Review: 'The Call'
Mar 16, 2013 (Tulsa World - McClatchy-Tribune Information Services via COMTEX) --
From the minute it starts to the minute it ends, "The Call" will keep viewers' adrenaline pumping.
The film opens in "the hive," the Los Angeles 911 call center where the buzz of operators' phone ringers and voices does not cease.
Cast: Halle Berry, Abigail Breslin
Theaters: Cinemark Tulsa, AMC Southroads 20, Cinemark Broken Arrow, Owasso, Starworld 20
Running time: 1 hour, 34 minutes
Rated: R (for violence, disturbing content and some language)
Quality: (on a scale of zero to four stars)
There are real emergencies and fake emergencies, funny phone calls and scary phone calls. No matter the situation, the rule is always this: Operators must stay emotionally detached from the person reporting the emergency.
But veteran 911 operator Jordan Turner (Halle Berry) doesn't always stick to that rule. After a call gone bad, a girl is kidnapped and murdered, and Jordan feels she's to blame. She can no longer handle the pressure on the call floor and instead becomes an instructor for the department, training new operators.
Six months after that incident, Jordan finds herself back on the line with Casey (Abigail Breslin), a teen who has been abducted and is calling from the car trunk she's been placed in. She's using a prepaid phone, so her call is untraceable.
This time, Jordan is determined to save the girl.
Everyone watching "The Call" will realize just how implausible its plot is. There is one coincidence too many, close call after close call and a series of lucky breaks that just don't happen in real life.
But even so, this thriller is thoroughly gripping.

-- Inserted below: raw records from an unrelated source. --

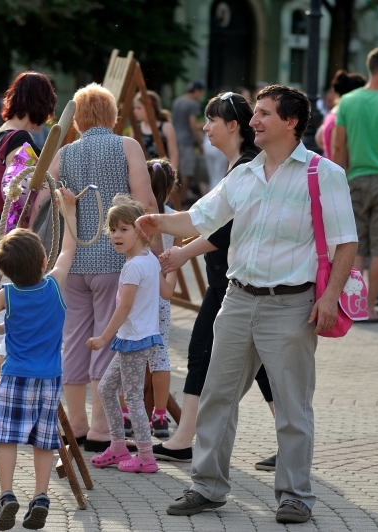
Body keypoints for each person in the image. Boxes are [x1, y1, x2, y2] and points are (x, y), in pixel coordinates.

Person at [138, 85, 357, 524]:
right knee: (218, 397)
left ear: (291, 122)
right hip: (237, 300)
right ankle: (207, 487)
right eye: (254, 113)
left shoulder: (322, 173)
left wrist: (330, 296)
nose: (253, 121)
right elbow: (201, 218)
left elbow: (346, 242)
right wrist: (156, 220)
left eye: (263, 114)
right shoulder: (244, 174)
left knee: (294, 406)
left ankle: (294, 495)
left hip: (292, 305)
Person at [153, 91, 276, 471]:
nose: (205, 127)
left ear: (232, 126)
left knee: (202, 352)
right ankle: (290, 439)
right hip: (231, 280)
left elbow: (223, 230)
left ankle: (184, 439)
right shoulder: (242, 164)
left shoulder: (249, 166)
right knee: (258, 367)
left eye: (212, 120)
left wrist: (182, 251)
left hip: (236, 283)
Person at [45, 83, 157, 453]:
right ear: (112, 116)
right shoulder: (127, 147)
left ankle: (74, 423)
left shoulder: (65, 153)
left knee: (75, 340)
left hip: (73, 259)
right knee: (107, 339)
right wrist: (155, 250)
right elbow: (145, 198)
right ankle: (100, 427)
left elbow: (44, 195)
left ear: (76, 120)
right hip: (114, 259)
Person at [0, 189, 78, 532]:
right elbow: (69, 250)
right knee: (44, 441)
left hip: (15, 375)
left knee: (7, 438)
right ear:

Watching the police and Jordan put together the pieces, as ready-to-assemble as they were, was fun. And you won't want to take your eyes off the screen in the scenes when the psychotic abductor (Michael Eklund) loses control.
"The Call" isn't a movie that gives you time to get to know your characters. But it's an example of how people can still care about the well-being of strangers -- like the 911 operators do every day -- without knowing their back stories.
Director Brad Anderson ("Transsiberian," "Session 9") and screenwriter Richard D'Ovidio are clearly just out to entertain viewers with this film. And entertain they do, fairly well.
Until the end that is, when a ridiculous surprise ending has the potential to ruin the whole movie for you if you let it.